In keeping with its central place in the war effort, the city fathers, all connected to the corrupt Vare political machine, had scheduled a Liberty Loan parade on September 28. As the influenza threat built up, the medical profession, doctors, public health experts, medical school experts, infectious disease experts, urged the city fathers to call off the parade. Wilmer Krusen, a politically appointed doctor with no public health experience, could have cancelled it, but he did not because the machine and the city’s elite wanted it. The newspapers refused to print articles which warned the public of the danger. So, on September 28, 100,000 people marched, watched by a crowd of over 200,000, and a public concert followed.

Two days later, Dr Krusen admitted that the epidemic was out of control. The description by John Barry of the carnage as the virulent influenza infection swept the city is grisly and is best summarised in the word “decimation.” In the second week of October, 2,600 people died; in the third week more than 5,000. In about two months, with most of the carnage in a five-week period over 500,000 cases of influenza were recorded, and 16,000 deaths. The deluge of corpses overwhelmed the cemeteries and the men who buried bodies. Corpses lay on the street rotting until they could be buried in mass graves.

In contrast to Philadelphia, our third largest city with almost 2 million inhabitants, in St Louis, our seventh largest city, with a little less than half Philadelphia’s population the influenza killed only 1,703 people (slightly more than 10 percent of the Philadelphia losses), out of 31,500 cases (about 11 percent of the Philadelphia cases). The difference was leaders who listened to the experts, the doctors, scientists, public health specialists, and infectious disease experts who called for strict mitigating measures immediately. Dr Max Starkloff, the St. Louis City Health commissioner listened and took immediate action. When the army barracks adjacent to St. Louis was hit by the influenza he basically shut down the city — closing all city schools, theaters, movie houses, and places of amusement; and he banned public gatherings of more than 20 people. A day later he closed churches, which in 1918 was a bold move. In fact, he closed every place where people might gather and restricted use of streetcars.

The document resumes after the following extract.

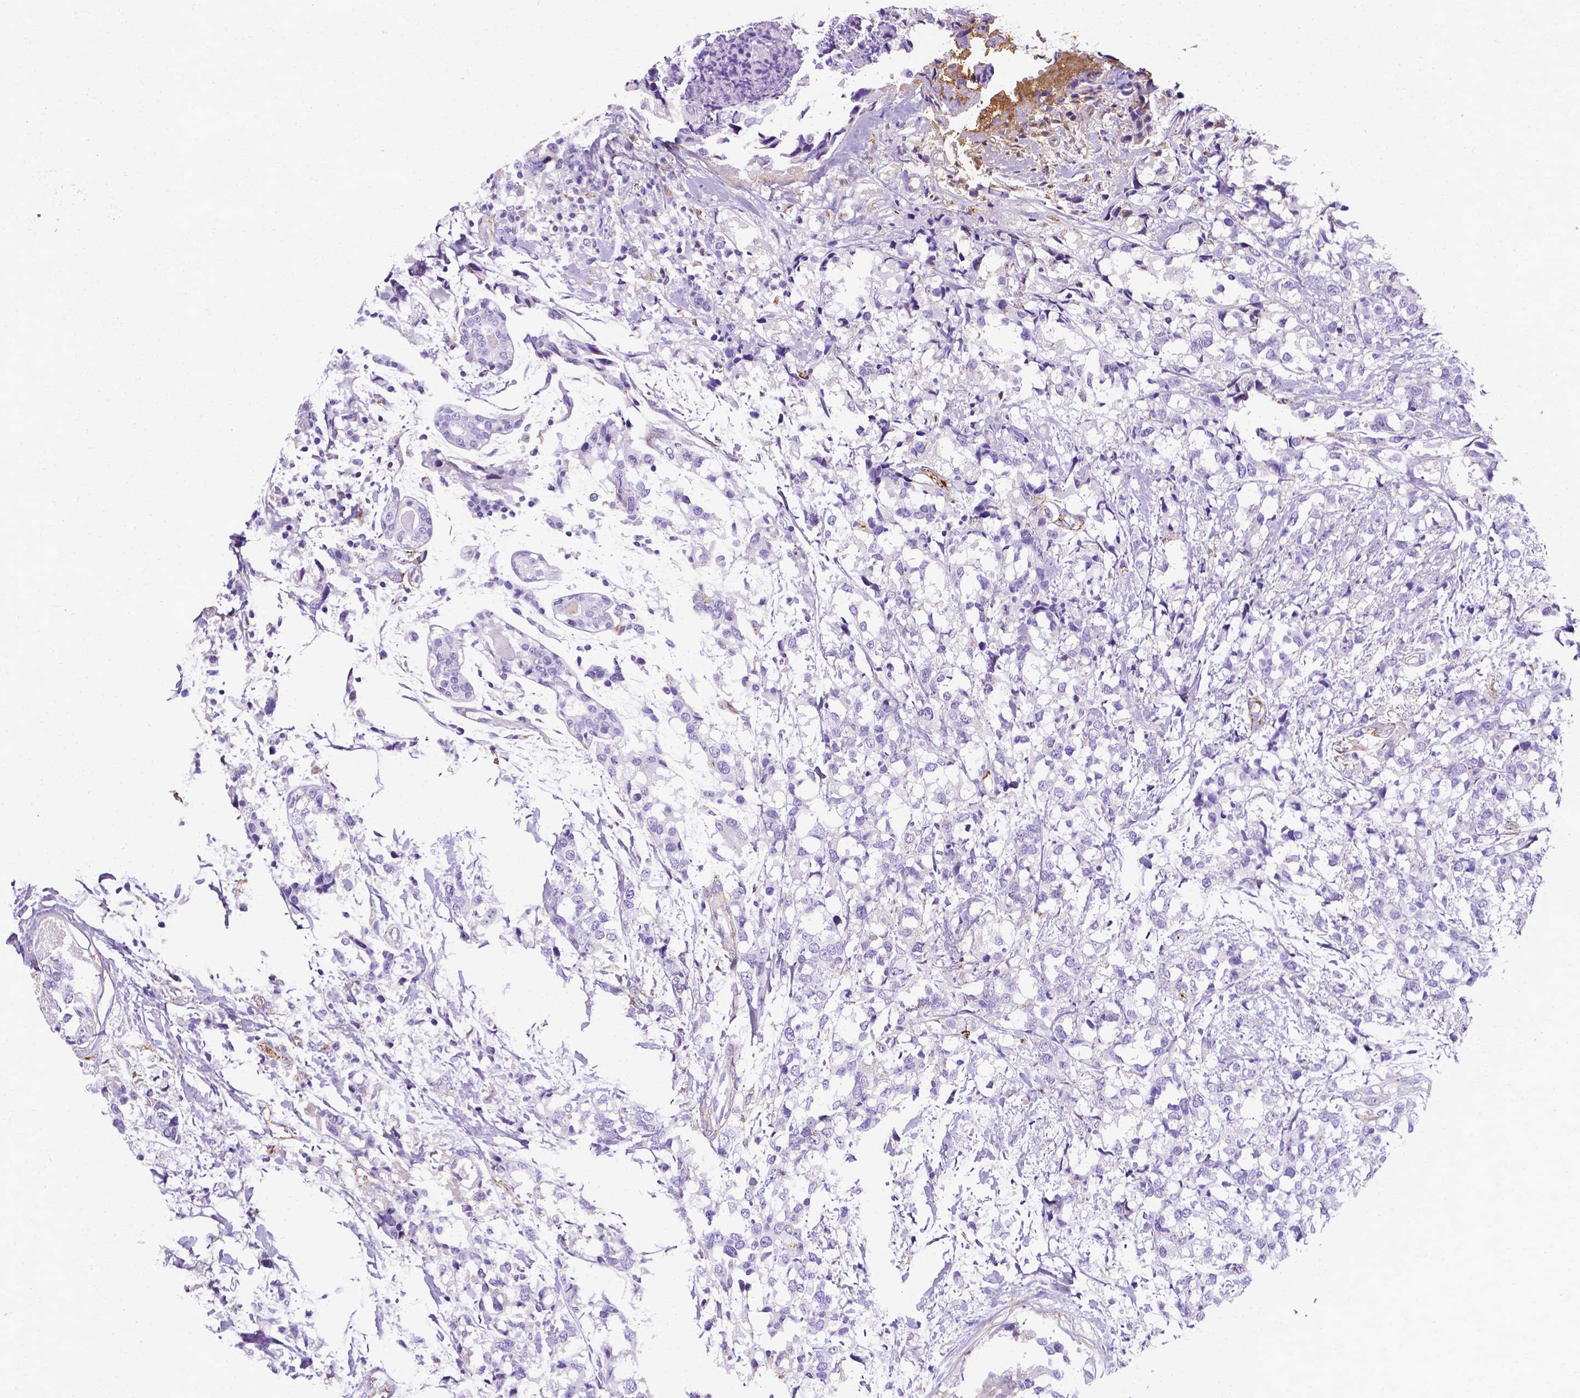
{"staining": {"intensity": "negative", "quantity": "none", "location": "none"}, "tissue": "breast cancer", "cell_type": "Tumor cells", "image_type": "cancer", "snomed": [{"axis": "morphology", "description": "Lobular carcinoma"}, {"axis": "topography", "description": "Breast"}], "caption": "Immunohistochemistry micrograph of neoplastic tissue: human breast lobular carcinoma stained with DAB exhibits no significant protein positivity in tumor cells. (DAB IHC with hematoxylin counter stain).", "gene": "APOE", "patient": {"sex": "female", "age": 59}}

Much of the factual material above is distilled from John Barry’s book, “The Great influenza,” and also from The Missouri Historical Association and Missouri State Medical Association. The analysis is mine. But let me end this piece with John Barry’s description of how to best mitigate pandemics and epidemics, since we have no way to stop a new virus when it appears, “those in authority must retain the public’s trust. The way to do that is to distort nothing, to put the best face on nothing, to try to manipulate no one.” I would add that complete and full transparency and immediate action are necessary to save as many lives as possible and buy time until the virus has been defeated or run out of steam. Unfortunately, we have seen just the opposite here in the US.

The writer was a diplomat, and is Senior Policy Scholar at the Woodrow Wilson International Center for Scholars in Washington, D.C.